A: One word: disaster. CBS and NBC freaked out because their ratings plummeted thanks to a continually depleted Sunday slate; teams complained that they couldn’t maintain momentum when they weren’t playing enough games in a row; everyone hated losing the week off between the conference title games and the Super Bowl; and most importantly, fantasy owners couldn’t figure out who to bench/waive/pick up since we didn’t have the Internet yet.
(Follow-up to that point: This continues to amaze me. How did we do fantasy football without the Internet?

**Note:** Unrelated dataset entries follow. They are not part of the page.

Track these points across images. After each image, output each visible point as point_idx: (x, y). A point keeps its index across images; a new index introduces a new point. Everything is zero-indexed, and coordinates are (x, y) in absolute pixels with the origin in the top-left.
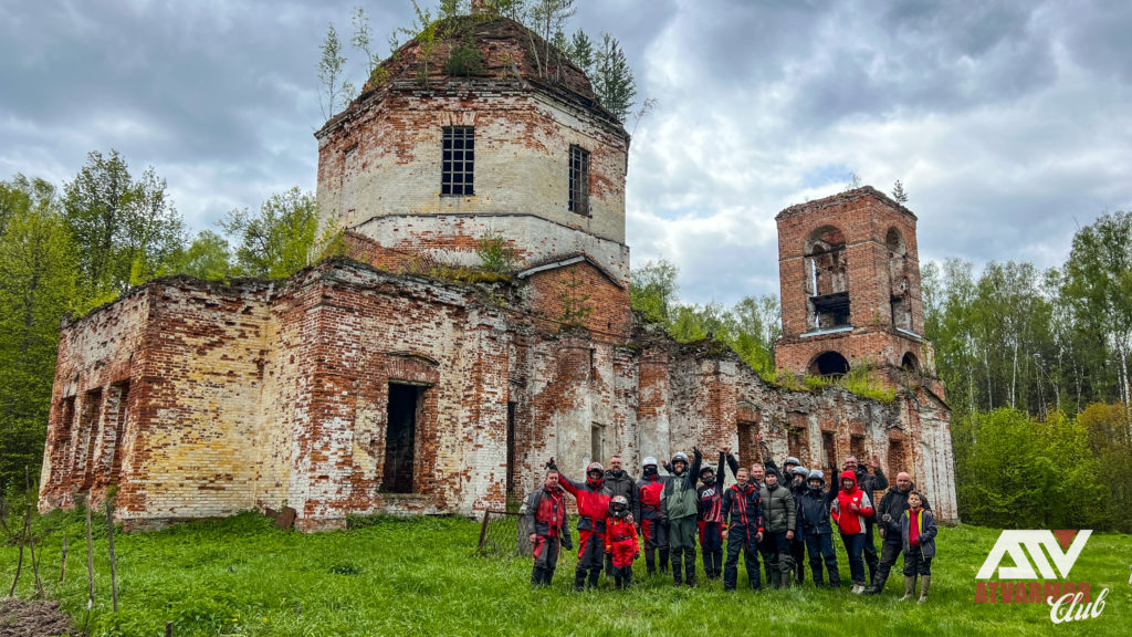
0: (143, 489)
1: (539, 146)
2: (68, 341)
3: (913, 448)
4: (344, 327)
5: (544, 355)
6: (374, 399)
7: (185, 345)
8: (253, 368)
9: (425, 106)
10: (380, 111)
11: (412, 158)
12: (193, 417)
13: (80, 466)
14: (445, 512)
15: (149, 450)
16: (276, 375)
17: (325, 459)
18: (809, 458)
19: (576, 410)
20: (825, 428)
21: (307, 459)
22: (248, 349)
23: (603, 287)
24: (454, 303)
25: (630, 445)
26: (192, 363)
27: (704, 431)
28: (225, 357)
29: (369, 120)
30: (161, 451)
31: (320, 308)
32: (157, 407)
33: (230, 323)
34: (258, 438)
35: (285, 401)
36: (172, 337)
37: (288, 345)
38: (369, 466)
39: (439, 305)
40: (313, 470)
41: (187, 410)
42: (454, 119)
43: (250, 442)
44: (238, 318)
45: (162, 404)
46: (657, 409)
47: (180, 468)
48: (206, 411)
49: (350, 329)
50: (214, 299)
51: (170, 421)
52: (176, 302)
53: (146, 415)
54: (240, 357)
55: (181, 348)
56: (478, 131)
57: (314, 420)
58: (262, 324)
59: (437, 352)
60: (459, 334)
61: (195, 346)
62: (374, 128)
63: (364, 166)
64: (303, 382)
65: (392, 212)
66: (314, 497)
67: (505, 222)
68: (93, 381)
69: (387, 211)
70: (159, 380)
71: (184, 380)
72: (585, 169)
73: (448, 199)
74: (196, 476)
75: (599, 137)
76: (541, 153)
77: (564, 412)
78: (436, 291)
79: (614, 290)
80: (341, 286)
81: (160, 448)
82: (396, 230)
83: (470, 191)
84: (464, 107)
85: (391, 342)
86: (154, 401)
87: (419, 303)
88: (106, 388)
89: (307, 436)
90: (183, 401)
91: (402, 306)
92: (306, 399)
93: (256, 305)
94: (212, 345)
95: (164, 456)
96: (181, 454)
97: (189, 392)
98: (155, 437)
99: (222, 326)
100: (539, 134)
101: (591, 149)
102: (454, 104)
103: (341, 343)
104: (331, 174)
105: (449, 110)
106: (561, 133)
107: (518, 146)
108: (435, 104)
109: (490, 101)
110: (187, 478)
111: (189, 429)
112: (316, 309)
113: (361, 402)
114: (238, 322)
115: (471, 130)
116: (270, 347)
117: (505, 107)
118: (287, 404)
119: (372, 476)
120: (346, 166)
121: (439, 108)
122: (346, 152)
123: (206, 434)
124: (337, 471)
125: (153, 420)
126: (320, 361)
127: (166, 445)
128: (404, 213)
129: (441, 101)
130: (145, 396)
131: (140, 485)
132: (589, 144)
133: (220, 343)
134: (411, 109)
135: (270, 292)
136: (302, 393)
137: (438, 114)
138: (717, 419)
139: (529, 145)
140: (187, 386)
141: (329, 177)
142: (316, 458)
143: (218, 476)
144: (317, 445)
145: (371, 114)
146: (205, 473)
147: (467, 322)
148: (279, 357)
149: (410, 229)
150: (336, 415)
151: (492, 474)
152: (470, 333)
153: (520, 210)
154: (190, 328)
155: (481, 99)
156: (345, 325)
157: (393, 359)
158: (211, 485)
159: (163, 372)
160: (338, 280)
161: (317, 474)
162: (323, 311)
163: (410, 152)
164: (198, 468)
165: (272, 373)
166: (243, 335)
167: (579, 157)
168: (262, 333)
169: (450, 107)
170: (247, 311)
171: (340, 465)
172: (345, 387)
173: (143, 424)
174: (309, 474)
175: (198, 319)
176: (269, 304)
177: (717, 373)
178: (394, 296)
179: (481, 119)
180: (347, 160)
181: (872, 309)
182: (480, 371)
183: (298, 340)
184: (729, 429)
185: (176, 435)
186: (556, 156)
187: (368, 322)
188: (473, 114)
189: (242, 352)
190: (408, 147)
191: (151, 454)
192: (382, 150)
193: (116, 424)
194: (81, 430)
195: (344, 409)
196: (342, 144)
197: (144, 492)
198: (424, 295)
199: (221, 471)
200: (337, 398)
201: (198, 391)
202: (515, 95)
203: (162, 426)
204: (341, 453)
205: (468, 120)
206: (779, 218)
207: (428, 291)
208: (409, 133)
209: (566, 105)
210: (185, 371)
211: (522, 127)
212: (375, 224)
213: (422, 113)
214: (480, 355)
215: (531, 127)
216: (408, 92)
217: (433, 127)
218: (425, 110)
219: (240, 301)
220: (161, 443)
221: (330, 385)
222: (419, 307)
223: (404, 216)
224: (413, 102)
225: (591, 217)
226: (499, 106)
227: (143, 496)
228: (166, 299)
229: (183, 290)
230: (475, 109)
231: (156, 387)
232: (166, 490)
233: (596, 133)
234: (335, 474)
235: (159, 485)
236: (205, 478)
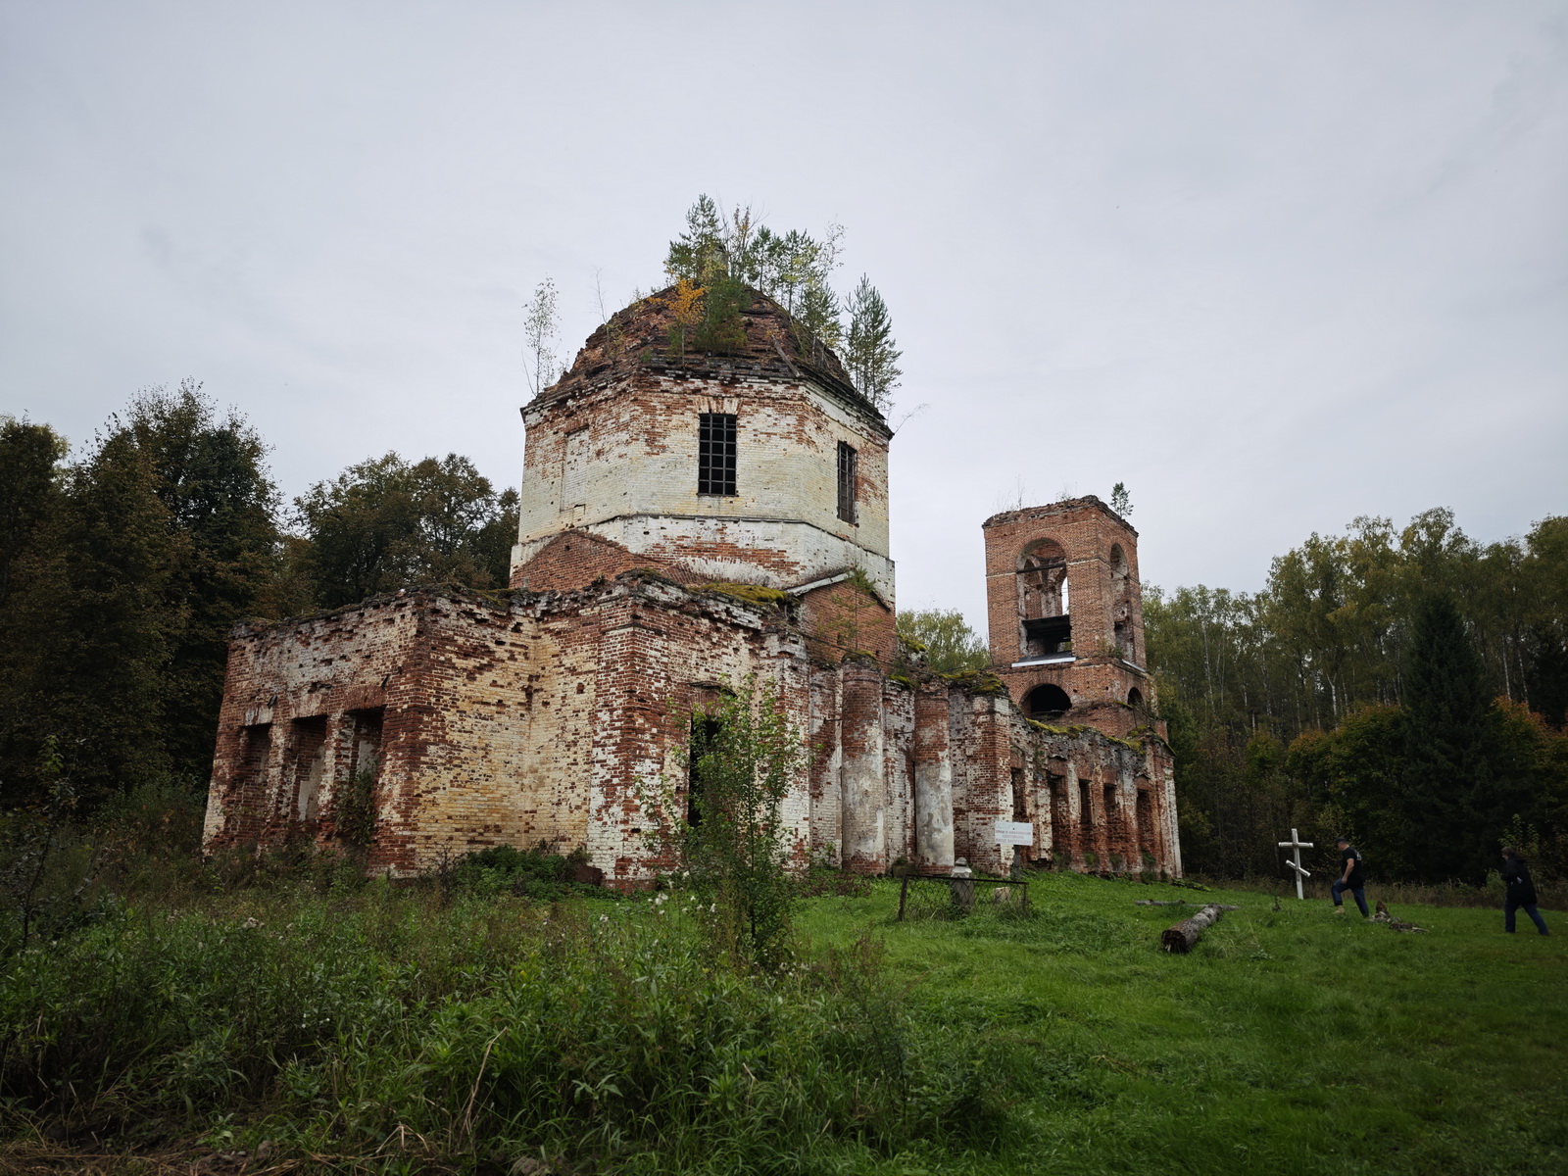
0: (413, 842)
1: (810, 442)
2: (251, 657)
3: (1158, 800)
4: (653, 653)
5: (820, 687)
6: (677, 737)
7: (454, 668)
8: (522, 697)
9: (679, 389)
10: (624, 390)
11: (664, 448)
12: (462, 755)
13: (283, 812)
15: (419, 795)
16: (552, 708)
17: (637, 809)
18: (1068, 811)
19: (869, 754)
20: (1082, 776)
21: (617, 810)
22: (517, 674)
23: (874, 609)
24: (751, 626)
25: (900, 796)
26: (462, 689)
27: (976, 779)
28: (494, 684)
29: (606, 400)
30: (430, 797)
31: (631, 629)
32: (426, 743)
33: (500, 643)
34: (526, 781)
35: (571, 738)
36: (442, 658)
37: (573, 671)
38: (675, 817)
39: (736, 627)
40: (625, 822)
41: (457, 747)
42: (714, 406)
43: (518, 786)
44: (507, 636)
45: (432, 739)
46: (940, 754)
47: (450, 818)
48: (475, 748)
49: (658, 654)
50: (484, 613)
51: (440, 761)
52: (447, 616)
53: (414, 754)
54: (510, 684)
55: (451, 672)
56: (741, 422)
57: (626, 763)
58: (530, 643)
59: (735, 683)
60: (755, 662)
61: (465, 670)
62: (615, 410)
63: (599, 453)
64: (604, 716)
65: (640, 511)
66: (628, 854)
67: (776, 528)
68: (310, 707)
69: (634, 510)
70: (430, 711)
71: (454, 710)
72: (850, 470)
73: (707, 500)
74: (466, 826)
75: (865, 434)
76: (812, 451)
77: (854, 757)
78: (736, 612)
79: (881, 611)
80: (650, 604)
81: (429, 792)
82: (646, 533)
83: (731, 491)
84: (726, 392)
85: (694, 671)
86: (424, 736)
87: (719, 625)
88: (337, 716)
89: (615, 781)
90: (453, 736)
91: (703, 629)
92: (610, 736)
93: (525, 621)
94: (481, 669)
95: (434, 803)
96: (450, 800)
97: (458, 726)
98: (425, 779)
99: (492, 646)
100: (810, 427)
101: (857, 447)
102: (714, 387)
103: (650, 672)
104: (546, 459)
105: (708, 395)
106: (830, 428)
107: (788, 441)
108: (692, 386)
109: (756, 387)
110: (457, 830)
111: (458, 770)
112: (622, 631)
113: (668, 741)
114: (508, 641)
115: (732, 419)
116: (542, 672)
117: (773, 395)
118: (575, 743)
119: (679, 828)
120: (569, 451)
121: (696, 391)
122: (568, 434)
123: (475, 776)
124: (648, 823)
125: (422, 759)
126: (632, 692)
127: (436, 789)
128: (656, 512)
129: (698, 383)
130: (414, 730)
131: (410, 837)
132: (855, 441)
133: (489, 667)
134: (663, 391)
135: (542, 606)
136: (605, 730)
137: (696, 398)
138: (993, 767)
139: (800, 441)
140: (456, 718)
141: (544, 463)
142: (629, 808)
143: (487, 828)
144: (630, 793)
145: (608, 392)
146: (474, 823)
147: (763, 648)
148: (558, 685)
149: (663, 532)
150: (647, 757)
151: (796, 829)
152: (767, 662)
153: (791, 516)
154: (460, 647)
155: (745, 385)
156: (655, 649)
157: (696, 690)
158: (480, 838)
159: (433, 700)
160: (648, 598)
161: (630, 827)
162: (634, 634)
163: (661, 441)
164: (468, 817)
165: (546, 704)
166: (512, 658)
167: (845, 450)
168: (531, 655)
169: (709, 391)
170: (517, 629)
171: (651, 817)
172: (655, 725)
173: (413, 763)
174: (622, 827)
175: (468, 637)
176: (538, 620)
177: (991, 712)
178: (696, 617)
179: (745, 407)
180: (570, 444)
181: (1097, 638)
182: (783, 707)
183: (591, 666)
184: (1005, 778)
185: (446, 777)
186: (825, 456)
187: (674, 647)
188: (736, 401)
189: (512, 678)
190: (660, 435)
191: (421, 799)
192: (627, 437)
193: (349, 761)
194: (284, 767)
195: (654, 750)
196: (563, 424)
197: (414, 846)
198: (724, 616)
199: (489, 821)
200: (647, 737)
201: (468, 724)
202: (784, 382)
203: (432, 766)
204: (651, 802)
205: (730, 407)
206: (986, 525)
207: (727, 611)
208: (660, 418)
209: (836, 396)
210: (454, 700)
211: (792, 420)
212: (619, 524)
213: (676, 397)
214: (782, 687)
215: (801, 420)
216: (661, 371)
217: (689, 414)
218: (680, 393)
219: (510, 617)
220: (431, 786)
221: (641, 721)
222: (718, 630)
223: (656, 517)
224: (665, 382)
225: (857, 525)
226: (766, 394)
227: (413, 850)
228: (436, 612)
229: (454, 601)
230: (738, 396)
231: (426, 719)
232: (436, 843)
233: (862, 429)
234: (647, 826)
235: (428, 838)
236: (474, 830)
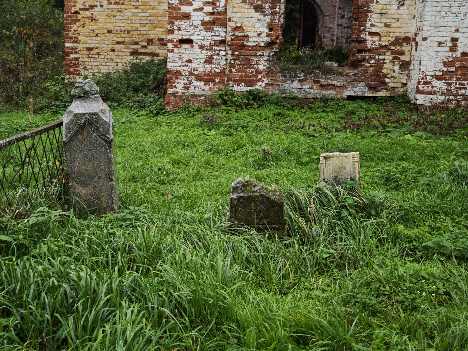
15: (77, 13)
17: (187, 17)
30: (88, 14)
38: (257, 27)
40: (170, 32)
47: (110, 32)
66: (173, 66)
74: (127, 40)
95: (92, 19)
96: (108, 16)
110: (118, 43)
119: (263, 40)
124: (203, 33)
127: (92, 7)
142: (174, 15)
143: (150, 41)
146: (135, 36)
161: (176, 38)
164: (128, 32)
171: (208, 26)
191: (79, 16)
199: (152, 35)
204: (209, 9)
234: (201, 36)
235: (90, 49)
236: (136, 43)
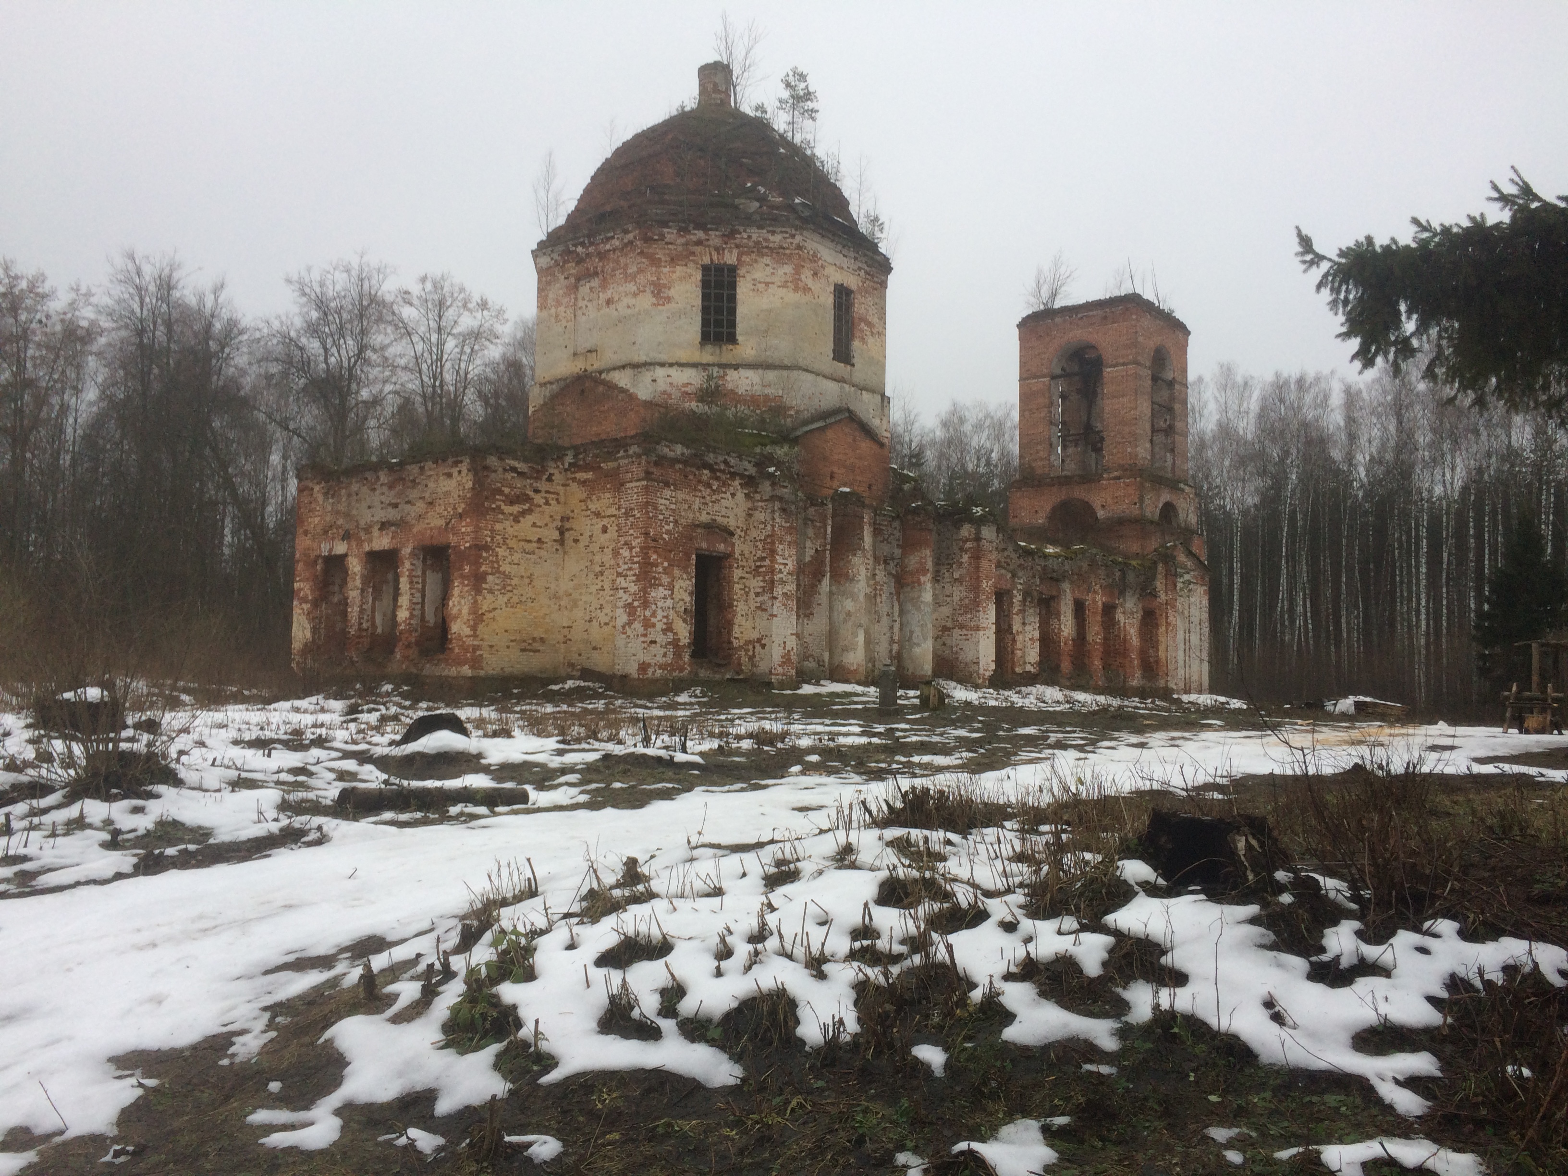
0: (481, 650)
1: (806, 290)
2: (320, 498)
3: (1167, 617)
4: (663, 501)
5: (812, 521)
6: (685, 569)
7: (503, 513)
8: (556, 535)
9: (683, 240)
10: (631, 242)
11: (669, 299)
12: (513, 582)
13: (365, 626)
14: (741, 677)
15: (483, 614)
16: (581, 545)
17: (654, 625)
18: (1060, 629)
19: (852, 580)
20: (1077, 595)
21: (638, 626)
22: (551, 516)
23: (865, 445)
24: (746, 473)
25: (888, 615)
26: (510, 531)
27: (961, 600)
28: (534, 525)
29: (614, 250)
30: (491, 615)
31: (645, 483)
32: (486, 573)
33: (537, 491)
34: (563, 603)
35: (598, 569)
36: (494, 506)
37: (598, 515)
38: (684, 631)
39: (733, 475)
40: (645, 635)
41: (509, 577)
42: (715, 257)
43: (557, 607)
44: (543, 485)
45: (490, 570)
46: (922, 579)
48: (522, 577)
49: (668, 502)
50: (521, 466)
51: (497, 587)
52: (495, 471)
53: (478, 580)
54: (546, 525)
55: (501, 516)
56: (741, 271)
57: (644, 591)
58: (561, 490)
59: (732, 523)
60: (750, 505)
61: (511, 514)
62: (622, 260)
63: (609, 302)
64: (625, 553)
65: (648, 360)
66: (648, 659)
67: (771, 375)
68: (382, 542)
69: (643, 358)
70: (486, 548)
71: (505, 547)
72: (847, 310)
73: (709, 348)
74: (518, 638)
75: (862, 273)
76: (808, 298)
77: (839, 582)
78: (732, 461)
79: (875, 447)
80: (660, 462)
81: (490, 612)
82: (654, 381)
83: (732, 339)
84: (726, 243)
85: (698, 514)
86: (483, 568)
87: (718, 474)
88: (406, 551)
89: (636, 604)
90: (505, 568)
91: (705, 478)
92: (630, 569)
93: (556, 471)
94: (523, 513)
95: (494, 619)
96: (506, 618)
97: (509, 560)
98: (486, 602)
99: (531, 494)
100: (806, 276)
101: (854, 287)
102: (715, 237)
103: (661, 517)
104: (559, 303)
105: (709, 246)
106: (826, 272)
107: (785, 290)
108: (694, 238)
109: (754, 237)
111: (510, 594)
112: (638, 484)
113: (676, 572)
114: (543, 490)
115: (733, 270)
116: (571, 515)
117: (771, 245)
118: (602, 573)
119: (687, 641)
120: (579, 297)
121: (699, 243)
122: (578, 280)
123: (524, 599)
125: (484, 586)
126: (647, 534)
127: (495, 609)
128: (662, 361)
129: (700, 234)
130: (477, 563)
131: (478, 646)
132: (852, 281)
133: (530, 511)
134: (667, 243)
135: (569, 459)
136: (626, 563)
137: (698, 249)
138: (976, 588)
139: (796, 289)
140: (507, 553)
141: (556, 307)
142: (647, 624)
143: (534, 639)
144: (648, 613)
145: (616, 243)
147: (756, 492)
148: (586, 526)
149: (669, 380)
150: (661, 585)
151: (785, 643)
152: (760, 504)
153: (786, 362)
154: (507, 496)
155: (745, 235)
156: (665, 499)
157: (699, 530)
158: (529, 647)
159: (489, 539)
160: (658, 456)
161: (648, 639)
162: (647, 487)
163: (666, 293)
164: (519, 631)
165: (576, 541)
166: (547, 503)
167: (842, 295)
168: (562, 499)
169: (711, 243)
170: (550, 479)
171: (665, 631)
172: (666, 559)
173: (478, 590)
174: (643, 639)
175: (512, 487)
176: (566, 470)
177: (978, 539)
178: (698, 468)
179: (744, 258)
180: (581, 289)
181: (1129, 450)
182: (773, 543)
183: (613, 511)
184: (988, 598)
185: (502, 600)
186: (822, 299)
187: (681, 495)
188: (735, 252)
189: (547, 519)
190: (665, 286)
192: (634, 288)
193: (420, 586)
194: (363, 591)
195: (665, 579)
196: (572, 269)
197: (481, 652)
198: (722, 467)
199: (536, 635)
200: (660, 569)
201: (516, 557)
202: (782, 232)
203: (491, 591)
204: (665, 620)
205: (730, 258)
206: (1019, 326)
207: (725, 462)
208: (665, 270)
209: (833, 241)
210: (505, 539)
211: (788, 269)
212: (629, 372)
213: (680, 248)
214: (773, 526)
215: (798, 270)
216: (665, 224)
217: (691, 265)
218: (683, 245)
219: (544, 469)
220: (491, 607)
221: (654, 557)
222: (717, 479)
223: (662, 365)
224: (670, 234)
225: (853, 365)
226: (764, 244)
228: (486, 468)
229: (501, 459)
230: (737, 246)
231: (484, 554)
232: (497, 651)
233: (860, 269)
234: (661, 639)
235: (491, 646)
236: (524, 641)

I keep wanting to ask my friends, “How did you guys have a league back then?” then I remember that I was in their league, too. Looking back, I can only remember one thing: Our commish, Camp, mailing out stats after he added them up from the Monday/Tuesday USA Today, then me excitedly getting my mail on Thursdays to see if I won. Not my e-mail, my mail. Was this the 1990s or the 1890s? I can’t remember.)
The real problem: With only 28 teams and a top-heavy league, that left eight or nine Sunday afternoon games per bye week and only two or three of those games were good. We didn’t have DirecTV’s season package back then, or the Red Zone Channel, so if you were stuck with a crappy local game (or even worse, a crappy local team that wiped out the quality national game you could have been watching), your whole day was ruined. Trust me, my Patriots overachieved that season by going 5-11. (Double bye weeks) + (no DirecTV) X (crummy local team) = bitter. And that’s why double bye weeks went the way of New Coke, “Cop Rock,” Planet Hollywood, Rick Mirer and “The Pat Sajak Show.”
Q: Was there a tipping point during that 1993 season when everyone threw their hands up and said “The double byes must go immediately”?
A: Actually, there was! How did you know? The NFC East and AFC West received byes in Week 8, which meant that four of the league’s best eight teams (Dallas, Kansas City, the Giants and Raiders) were shelved, and also, CBS (who had NFC rights) lost local bumps in Dallas, Philly, Washington and New York. Of the eight Sunday afternoon games, our “marquee” AFC matchup was Buffalo (which finished 12-4) at the Jets (8-8); for the NFC, it was San Francisco (10-6) at Phoenix (7-9). A ratings calamity.
(Important note: Now that we have 32 teams, DirecTV and perpetual parity, the quality of those Sunday games wouldn’t be nearly as problematic. I’d rather see them bring back double bye weeks then stretch the season to an 18-game orgy of concussions. But that’s just me.)
Q: Since it’s our 21st season with bye weeks, that means we’ve had a 20-year gambling sample of sorts. Have any reliable trends emerged?
A: Yeah, the reliable trend is “Don’t overthink bye weeks.” From 1990 to 2009, teams coming off bye weeks were 352-314-1 straight up and 339-320-8 against the spread (home teams: 178-175-4). We love to believe that the extra week of rest/scouting/healing/rejuvenation brings the best out of teams, but there’s no hard-core evidence of it being true. With that said, three trends have emerged
• From 1990 to 2009, road favorites went 69-45 against the spread after a bye week. That scenario didn’t present itself in 2010 until this past weekend (when the Bears pushed against Buffalo and the Giants crushed Seattle) and this weekend: Tennessee giving 1½ points on the road to Chad Pennington’s Dolphins. So if you’re scoring at home, you have a chance to (A) wager on a scenario that has come through 70.5 of 116 times since 1990, and (B) wager against Chad Pennington. At the very least, it will make for an incredible story in your Gamblers Anonymous meeting three weeks from now when the Titans win by one but don’t cover and you’re telling it with casts on both hands.
• Successful coaches tend to thrive after bye weeks. Andy Reid? 12-0. Bill Belichick? Eight straight wins by an average of 15 points. Jeff Fisher? Nine of his past 12. Mike Tomlin? Four of five. Peyton Manning? Eight for nine. (Wait, he’s not Indy’s coach?) Does it make sense that well-prepared teams are more dangerous with an extra week to prepare? Of course.